27 septembre 2024
Siegfried à La Monnaie ou les symboles wagnériens selon Pierre Audi

 

Après un Or du Rhin qui résumait le meilleur du génie de Romeo Castellucci dans l’incarnation plastique des symboles, et une Walkyrie plus laborieuse visuellement, le Ring du metteur en scène italien à La Monnaie de Bruxelles a dû être interrropu pour des questions budgétaires – il y aurait entre autres une question de coût d’un film. Le cycle wagnérien des deux dernières saisons de Peter de Caluwe n’allait pas pour autant rester inachevé, et le relais est passé à Pierre Audi, pendant trois décennies directeur de l’Opéra d’Amsterdam où il donna la première Tétralogie aux Pays-Bas.

Avec quelques images vidéos qui immergent dans un atelier pédagogique où des enfants dessinent ce que leur inspire la légende des Nibelung, l’introduction muette s’inscrit dans la dimension iniatique du récit de Siegfried, en reprenant, sans doute de manière simplifiée, l’idée de contrepoint cinématographique du projet originel.

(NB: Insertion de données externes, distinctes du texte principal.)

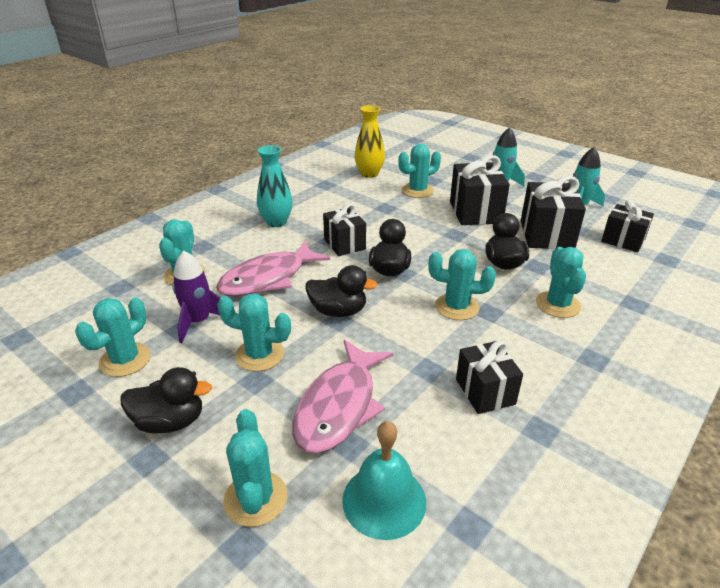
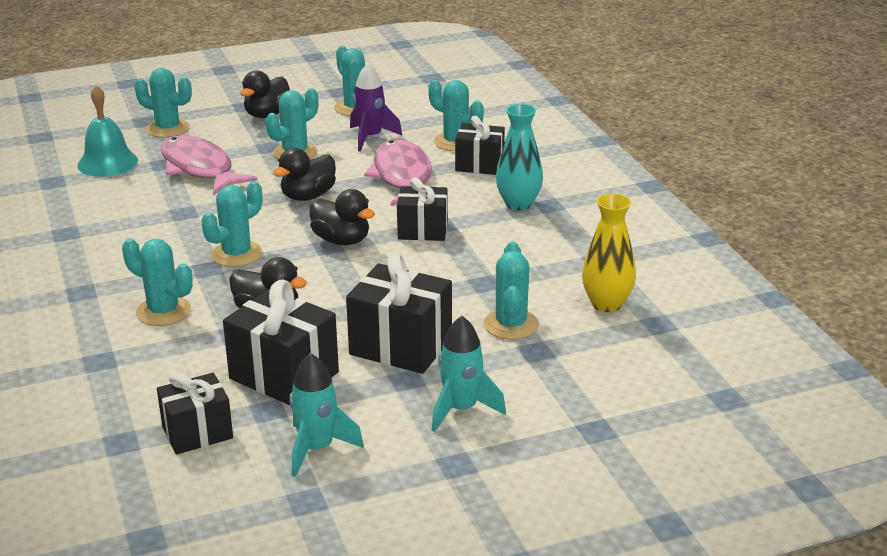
camera: 120 degrees right, 5 degrees down
black gift [456,340,523,414] -> black gift moved to [455,115,505,175]

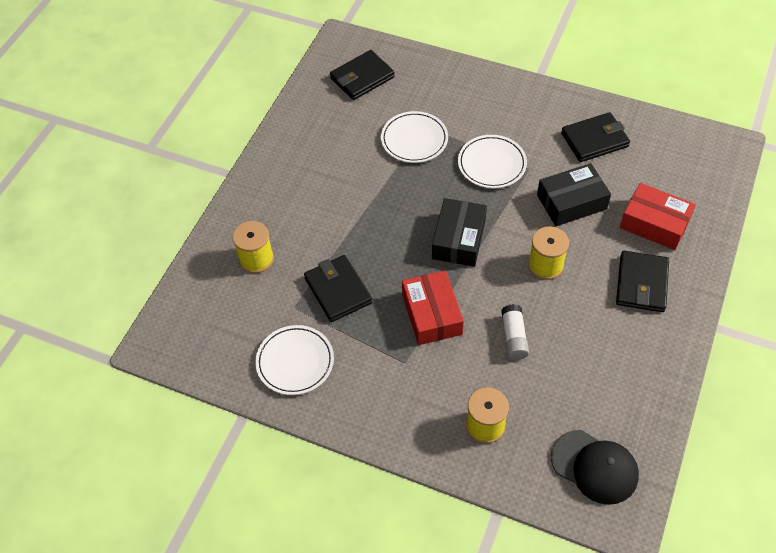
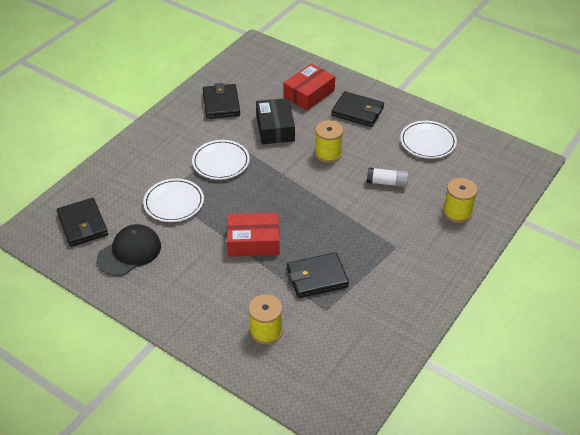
camera: 80 degrees left, 10 degrees down
white plate [255,325,334,395] -> white plate moved to [400,121,457,159]
red box [402,270,464,345] -> red box moved to [227,213,280,257]
black box [432,198,487,267] -> none
black cap [551,430,639,505] -> black cap moved to [97,224,161,276]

Le nouveau spectacle, préparé dans une relative urgence, met en avant les éléments siginifiants essentiels de l’histoire, à l’exemple de la lance en néon ou d’une masse informe figurant l’immobilité du dragon Fafner, sans se départir de certains clins d’oeil plus comiques – telle la kitchenette format jouet dans laquelle Mime prépare son brouet –, en synchronie avec la tonalité de ce troisième volet. Dessiné par Michael Simon, le décor s’anime au gré des éclairages contrastés de Valerio Tiberi, qui contribuent, de même que les costumes de Petra Reinhardt, à plonger le spectateur dans l’univers très coloré du conte, avec le souci premier de raconter les péripéties, selon une linéarité illustrative qui ne contrarie pas la musique.

Alain Altinoglu, un grand chef wagnérien

L’essentiel de ce Siegfried demeure sa partie sonore. Dans le rôle-titre, Magnus Vigilius met en valeur un impétieux héroïsme qui n’oublie pas la naïveté un peu gauche du personnage. Peter Hoare condense, avec un art consommé des ressources expressives du timbre, la duplicité trop visible d’un Mime aussi avide d’or et de pouvoir qu’Alberich, dont Scott Hendricks fait résonner la noirceur mordante. Wilhelm Schwinghammer assume les répliques de Fafner, projetées du fond caverneux de l’avare réclusion du dragon. Au léger pépiement de Liv Redpath, figurant la voix de l’oiseau, s’oppose le medium sombre de Nora Gubish, incarnation efficace d’une conscience divine voilée et déroutée par la confusion d’un monde qui lui échappe. En Wanderer, on retrouve le Wotan solide et intelligent de Gabor Bretz, avec une humanité peut-être moins complexe que dans La Walkyrie. Quant à Brunnhilde, Ingela Brimberg en enrichit la palette à l’heure du réveil à l’amour.

Mais la pierre angulaire de la réussite de ce Siegfried reste la direction d’Alain Altinoglu, à la tête de l’Orchestre symphonique de la Monnaie. La vitalité de sa baguette impulse un irrésisible dynamisme des couleurs et des textures sonores qui fait irradier l’élan juvénile et solaire d’une partition aux allures de vaste scherzo. Cette vision très allante, jusque dans la sensualité, confirme que le chef français est – avec, à notre avis, dans une approche moins expansive, Cornelius Meister – l’un des meilleurs interprètes de Wagner aujourd’hui. On attend désormais avec impatience son Crépuscule des dieux en février prochain.